AIM OF THE EXERCISE => Return every line in the records below that contains the string "offsetDistance".

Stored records
■ ■ ■ ■ ■
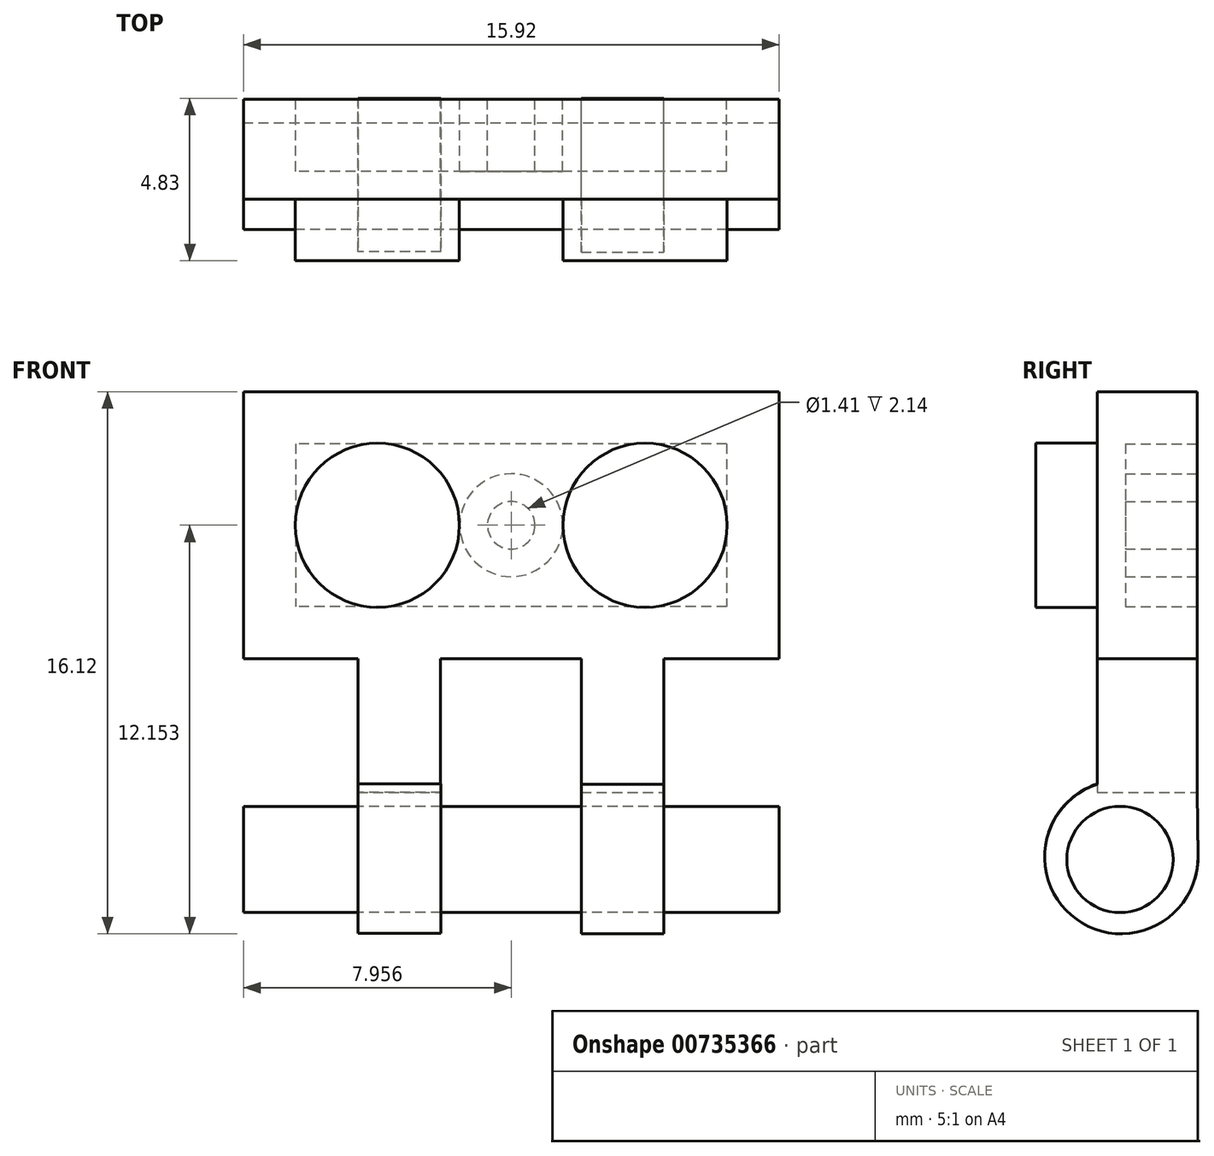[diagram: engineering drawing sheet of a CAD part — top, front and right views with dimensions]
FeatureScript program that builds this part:
annotation { "Feature Type Name" : "Feature", "Feature Type Description" : "" }
export const myFeature = defineFeature(function(context is Context, id is Id, definition is map)
    precondition{}
    {
        {
            var Q0;
            Q0=qCreatedBy(makeId("Front.planeOp"),FACE);
            var sketch = newSketch(context, id + "F0", { "sketchPlane" : qUnion([Q0])});
            skLineSegment(sketch, "E0.bottom", {"start": v(-5.25, 8.14) * mm, "end": v(10.67, 8.14) * mm});
            skLineSegment(sketch, "E0.top", {"start": v(-5.25, 0.2) * mm, "end": v(10.67, 0.2) * mm});
            skLineSegment(sketch, "E0.left", {"start": v(-5.25, 8.14) * mm, "end": v(-5.25, 0.2) * mm});
            skLineSegment(sketch, "E0.right", {"start": v(10.67, 8.14) * mm, "end": v(10.67, 0.2) * mm});
            skCircle(sketch, "E1", {"center": v(-1.27, 4.17) * mm, "radius": 2.44 * mm});
            skPoint(sketch, "E1.centerSnap0", {"position": v(-5.25, 4.17) * mm});
            skPoint(sketch, "E1.centerSnap1", {"position": v(-1.27, 8.14) * mm});
            skCircle(sketch, "E2", {"center": v(6.69, 4.17) * mm, "radius": 2.44 * mm});
            skPoint(sketch, "E2.centerSnap0", {"position": v(10.67, 4.17) * mm});
            skPoint(sketch, "E2.centerSnap1", {"position": v(6.69, 8.14) * mm});
            skPoint(sketch, "E3.end.orphan", {"position": v(2.7, 0.2) * mm});
            skPoint(sketch, "E3.start.orphan", {"position": v(2.7, 8.14) * mm});
            skPoint(sketch, "E4.start.orphan", {"position": v(-5.25, -1.33) * mm});
            skLineSegment(sketch, "E5", {"start": v(0.6, 0.2) * mm, "end": v(4.79, 0.2) * mm});
            skLineSegment(sketch, "E6", {"start": v(0.6, 0.2) * mm, "end": v(-1.85, 0.2) * mm});
            skLineSegment(sketch, "E7", {"start": v(4.79, 0.2) * mm, "end": v(7.25, 0.2) * mm});
            skLineSegment(sketch, "E8.bottom", {"start": v(-1.85, 0.2) * mm, "end": v(0.6, 0.2) * mm});
            skLineSegment(sketch, "E8.top", {"start": v(-1.85, -3.77) * mm, "end": v(0.6, -3.77) * mm});
            skLineSegment(sketch, "E8.left", {"start": v(-1.85, 0.2) * mm, "end": v(-1.85, -3.77) * mm});
            skLineSegment(sketch, "E8.right", {"start": v(0.6, 0.2) * mm, "end": v(0.6, -3.77) * mm});
            skLineSegment(sketch, "E9.top", {"start": v(4.79, -3.77) * mm, "end": v(7.25, -3.77) * mm});
            skLineSegment(sketch, "E9.left", {"start": v(4.79, 0.2) * mm, "end": v(4.79, -3.77) * mm});
            skLineSegment(sketch, "E9.right", {"start": v(7.25, 0.2) * mm, "end": v(7.25, -3.77) * mm});
            skSolve(sketch);
        }
        {
            var Q0;
            Q0 = qSketchRegion(id + "F0", true);
            extrude(context, id + "F1", {"entities" : qUnion([Q0]), "depth" : 2.97 * mm, "offsetDistance" : 25 * mm});
        }
        {
            var Q0;
            Q0=makeQuery(id+"F0.imprint","IMPRINT",FACE,{"disambiguationData":[TD([[makeQuery(id+"F0.imprint","IMPRINT",EDGE,{"derivedFrom":sQuery(id+"F0.wireOp",EDGE,"E1")}),1.0]])]});
            var Q1;
            Q1=makeQuery(id+"F0.imprint","IMPRINT",FACE,{"disambiguationData":[TD([[makeQuery(id+"F0.imprint","IMPRINT",EDGE,{"derivedFrom":sQuery(id+"F0.wireOp",EDGE,"E2")}),1.0]])]});
            extrude(context, id + "F2", {"entities" : qUnion([Q0, Q1]), "operationType" : NewBodyOperationType.ADD, "depth" : 4.8 * mm, "offsetDistance" : 25 * mm});
        }
        {
            var Q0;
            Q0=makeQuery(id+"F1.opExtrude","SWEPT_FACE",FACE,{"disambiguationData":[OSD([sQuery(id+"F0.wireOp",EDGE,"E8.left")])]});
            var sketch = newSketch(context, id + "F3", { "sketchPlane" : qUnion([Q0])});
            skArc(sketch, "E10", {"start": v(-0.03, -5.65) * mm, "mid": v(3.58, -7.54) * mm, "end": v(2.97, -3.52) * mm});
            skLineSegment(sketch, "E11", {"start": v(0, -3.77) * mm, "end": v(-0.03, -5.65) * mm});
            skLineSegment(sketch, "E12", {"start": v(0, -3.77) * mm, "end": v(2.97, -3.77) * mm});
            skLineSegment(sketch, "E13", {"start": v(2.97, -3.77) * mm, "end": v(2.97, -3.52) * mm});
            skPoint(sketch, "E14.end.orphan", {"position": v(0, -3.48) * mm});
            skSolve(sketch);
        }
        {
            var Q0;
            Q0 = qSketchRegion(id + "F3", true);
            extrude(context, id + "F4", {"entities" : qUnion([Q0]), "oppositeDirection" : true, "depth" : 2.47 * mm, "offsetDistance" : 25 * mm});
        }
        {
            var Q0;
            Q0=makeQuery(id+"F1.opExtrude","SWEPT_FACE",FACE,{"disambiguationData":[OSD([sQuery(id+"F0.wireOp",EDGE,"E9.right")])]});
            var sketch = newSketch(context, id + "F5", { "sketchPlane" : qUnion([Q0])});
            skArc(sketch, "E15", {"start": v(-2.97, -3.53) * mm, "mid": v(-3.59, -7.55) * mm, "end": v(0.02, -5.67) * mm});
            skLineSegment(sketch, "E16", {"start": v(0, -3.77) * mm, "end": v(0.02, -5.67) * mm});
            skLineSegment(sketch, "E17", {"start": v(0, -3.77) * mm, "end": v(-2.97, -3.77) * mm});
            skLineSegment(sketch, "E18", {"start": v(-2.97, -3.77) * mm, "end": v(-2.97, -3.53) * mm});
            skSolve(sketch);
        }
        {
            var Q0;
            Q0 = qSketchRegion(id + "F5", true);
            extrude(context, id + "F6", {"entities" : qUnion([Q0]), "operationType" : NewBodyOperationType.ADD, "oppositeDirection" : true, "depth" : 2.46 * mm, "offsetDistance" : 25 * mm});
        }
        {
            var Q0;
            Q0=makeQuery(id+"F1.opExtrude","SWEPT_FACE",FACE,{"disambiguationData":[OSD([sQuery(id+"F0.wireOp",EDGE,"E0.left")])]});
            var sketch = newSketch(context, id + "F7", { "sketchPlane" : qUnion([Q0])});
            skCircle(sketch, "E19", {"center": v(2.3, -5.77) * mm, "radius": 1.58 * mm});
            skSolve(sketch);
        }
        {
            var Q0;
            Q0 = qSketchRegion(id + "F7", true);
            extrude(context, id + "F8", {"entities" : qUnion([Q0]), "oppositeDirection" : true, "depth" : 15.92 * mm, "offsetDistance" : 25 * mm});
        }
        {
            var Q0;
            {var subQ0=sQuery(id+"F0.wireOp",EDGE,"E2");var subQ1=sQuery(id+"F0.wireOp",EDGE,"E1");Q0=makeQuery(id+"F2.boolean.opBoolean","MERGE",FACE,{"derivedFrom":[makeQuery(id+"F1.opExtrude","CAP_FACE",FACE,{"disambiguationData":[OSD([sQuery(id+"F0.wireOp",EDGE,"E0.bottom"),sQuery(id+"F0.wireOp",EDGE,"E0.top"),sQuery(id+"F0.wireOp",EDGE,"E0.left"),sQuery(id+"F0.wireOp",EDGE,"E0.right"),subQ1,subQ0,sQuery(id+"F0.wireOp",EDGE,"E5"),sQuery(id+"F0.wireOp",EDGE,"E8.top"),sQuery(id+"F0.wireOp",EDGE,"E8.left"),sQuery(id+"F0.wireOp",EDGE,"E8.right"),sQuery(id+"F0.wireOp",EDGE,"E9.top"),sQuery(id+"F0.wireOp",EDGE,"E9.left"),sQuery(id+"F0.wireOp",EDGE,"E9.right")])],"isStart":true}),makeQuery(id+"F2.opExtrude","CAP_FACE",FACE,{"disambiguationData":[OSD([subQ1])],"isStart":true}),makeQuery(id+"F2.opExtrude","CAP_FACE",FACE,{"disambiguationData":[OSD([subQ0])],"isStart":true})]});}
            var sketch = newSketch(context, id + "F9", { "sketchPlane" : qUnion([Q0])});
            skLineSegment(sketch, "E20.bottom", {"start": v(-9.12, 6.6) * mm, "end": v(3.7, 6.6) * mm});
            skLineSegment(sketch, "E20.top", {"start": v(-9.12, 1.75) * mm, "end": v(3.7, 1.75) * mm});
            skLineSegment(sketch, "E20.left", {"start": v(-9.12, 6.6) * mm, "end": v(-9.12, 1.75) * mm});
            skLineSegment(sketch, "E20.right", {"start": v(3.7, 6.6) * mm, "end": v(3.7, 1.75) * mm});
            skCircle(sketch, "E21", {"center": v(-2.7, 4.17) * mm, "radius": 1.53 * mm});
            skCircle(sketch, "E22", {"center": v(-2.7, 4.17) * mm, "radius": 0.7 * mm});
            skPoint(sketch, "E23.start.orphan", {"position": v(-10.67, 4.17) * mm});
            skPoint(sketch, "E24.start.orphan", {"position": v(-2.7, 8.14) * mm});
            skPoint(sketch, "E25.trimOffspring.end.orphan", {"position": v(-2.7, 0.2) * mm});
            skPoint(sketch, "E26.trimOffspring.end.orphan", {"position": v(5.25, 4.17) * mm});
            skLineSegment(sketch, "E27.bottom", {"start": v(-10.67, 8.14) * mm, "end": v(5.25, 8.14) * mm});
            skLineSegment(sketch, "E27.top", {"start": v(-10.67, 0.2) * mm, "end": v(5.25, 0.2) * mm});
            skLineSegment(sketch, "E27.left", {"start": v(-10.67, 8.14) * mm, "end": v(-10.67, 0.2) * mm});
            skLineSegment(sketch, "E27.right", {"start": v(5.25, 8.14) * mm, "end": v(5.25, 0.2) * mm});
            skSolve(sketch);
        }
        {
            var Q0;
            Q0=makeQuery(id+"F9.imprint","IMPRINT",FACE,{"disambiguationData":[TD([[makeQuery(id+"F9.imprint","IMPRINT",EDGE,{"derivedFrom":sQuery(id+"F9.wireOp",EDGE,"E20.left")}),1.0]])]});
            var Q1;
            Q1=makeQuery(id+"F9.imprint","IMPRINT",FACE,{"disambiguationData":[TD([[makeQuery(id+"F9.imprint","IMPRINT",EDGE,{"derivedFrom":sQuery(id+"F9.wireOp",EDGE,"E22")}),1.0]])]});
            extrude(context, id + "F10", {"entities" : qUnion([Q0, Q1]), "operationType" : NewBodyOperationType.REMOVE, "oppositeDirection" : true, "depth" : 2.14 * mm, "offsetDistance" : 25 * mm});
        }
    });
■ ■ ■ ■ ■
RESULT BELOW =>
            extrude(context, id + "F1", {"entities" : qUnion([Q0]), "depth" : 2.97 * mm, "offsetDistance" : 25 * mm});
            extrude(context, id + "F2", {"entities" : qUnion([Q0, Q1]), "operationType" : NewBodyOperationType.ADD, "depth" : 4.8 * mm, "offsetDistance" : 25 * mm});
            extrude(context, id + "F4", {"entities" : qUnion([Q0]), "oppositeDirection" : true, "depth" : 2.47 * mm, "offsetDistance" : 25 * mm});
            extrude(context, id + "F6", {"entities" : qUnion([Q0]), "operationType" : NewBodyOperationType.ADD, "oppositeDirection" : true, "depth" : 2.46 * mm, "offsetDistance" : 25 * mm});
            extrude(context, id + "F8", {"entities" : qUnion([Q0]), "oppositeDirection" : true, "depth" : 15.92 * mm, "offsetDistance" : 25 * mm});
            extrude(context, id + "F10", {"entities" : qUnion([Q0, Q1]), "operationType" : NewBodyOperationType.REMOVE, "oppositeDirection" : true, "depth" : 2.14 * mm, "offsetDistance" : 25 * mm});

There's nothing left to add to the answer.